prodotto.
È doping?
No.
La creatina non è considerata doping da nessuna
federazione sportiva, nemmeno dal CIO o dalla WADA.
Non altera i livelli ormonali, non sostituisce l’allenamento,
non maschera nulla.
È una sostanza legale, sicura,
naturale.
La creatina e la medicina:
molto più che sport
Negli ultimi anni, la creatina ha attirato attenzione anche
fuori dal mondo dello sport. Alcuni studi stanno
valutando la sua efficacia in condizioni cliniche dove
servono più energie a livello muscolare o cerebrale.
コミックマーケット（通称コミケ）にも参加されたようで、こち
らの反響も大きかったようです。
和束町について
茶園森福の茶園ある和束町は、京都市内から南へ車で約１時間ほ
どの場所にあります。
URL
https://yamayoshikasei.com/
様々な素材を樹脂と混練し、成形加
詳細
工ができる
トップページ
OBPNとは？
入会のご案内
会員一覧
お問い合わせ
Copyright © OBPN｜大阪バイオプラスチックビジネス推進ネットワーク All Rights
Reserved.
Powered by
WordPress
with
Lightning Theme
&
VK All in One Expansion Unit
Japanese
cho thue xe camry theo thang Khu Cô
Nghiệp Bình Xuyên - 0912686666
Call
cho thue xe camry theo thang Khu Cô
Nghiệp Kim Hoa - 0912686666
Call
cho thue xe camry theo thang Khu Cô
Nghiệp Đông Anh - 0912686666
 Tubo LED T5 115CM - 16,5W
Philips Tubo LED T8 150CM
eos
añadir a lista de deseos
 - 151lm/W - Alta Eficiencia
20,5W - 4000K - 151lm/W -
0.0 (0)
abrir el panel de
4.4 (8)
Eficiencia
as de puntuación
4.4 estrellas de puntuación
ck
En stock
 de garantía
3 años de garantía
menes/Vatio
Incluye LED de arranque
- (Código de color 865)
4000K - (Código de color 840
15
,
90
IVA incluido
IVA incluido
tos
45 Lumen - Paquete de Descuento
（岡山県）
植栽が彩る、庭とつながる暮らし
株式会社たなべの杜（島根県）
++++++++
[TO-DO ITEM]
Please copy each entry. Leave nothing out.

[ANSWER SECTION]
prodotto.
È doping?
No.
La creatina non è considerata doping da nessuna
federazione sportiva, nemmeno dal CIO o dalla WADA.
Non altera i livelli ormonali, non sostituisce l’allenamento,
non maschera nulla.
È una sostanza legale, sicura,
naturale.
La creatina e la medicina:
molto più che sport
Negli ultimi anni, la creatina ha attirato attenzione anche
fuori dal mondo dello sport. Alcuni studi stanno
valutando la sua efficacia in condizioni cliniche dove
servono più energie a livello muscolare o cerebrale.
コミックマーケット（通称コミケ）にも参加されたようで、こち
らの反響も大きかったようです。
和束町について
茶園森福の茶園ある和束町は、京都市内から南へ車で約１時間ほ
どの場所にあります。
URL
https://yamayoshikasei.com/
様々な素材を樹脂と混練し、成形加
詳細
工ができる
トップページ
OBPNとは？
入会のご案内
会員一覧
お問い合わせ
Copyright © OBPN｜大阪バイオプラスチックビジネス推進ネットワーク All Rights
Reserved.
Powered by
WordPress
with
Lightning Theme
&
VK All in One Expansion Unit
Japanese
cho thue xe camry theo thang Khu Cô
Nghiệp Bình Xuyên - 0912686666
Call
cho thue xe camry theo thang Khu Cô
Nghiệp Kim Hoa - 0912686666
Call
cho thue xe camry theo thang Khu Cô
Nghiệp Đông Anh - 0912686666
 Tubo LED T5 115CM - 16,5W
Philips Tubo LED T8 150CM
eos
añadir a lista de deseos
 - 151lm/W - Alta Eficiencia
20,5W - 4000K - 151lm/W -
0.0 (0)
abrir el panel de
4.4 (8)
Eficiencia
as de puntuación
4.4 estrellas de puntuación
ck
En stock
 de garantía
3 años de garantía
menes/Vatio
Incluye LED de arranque
- (Código de color 865)
4000K - (Código de color 840
15
,
90
IVA incluido
IVA incluido
tos
45 Lumen - Paquete de Descuento
（岡山県）
植栽が彩る、庭とつながる暮らし
株式会社たなべの杜（島根県）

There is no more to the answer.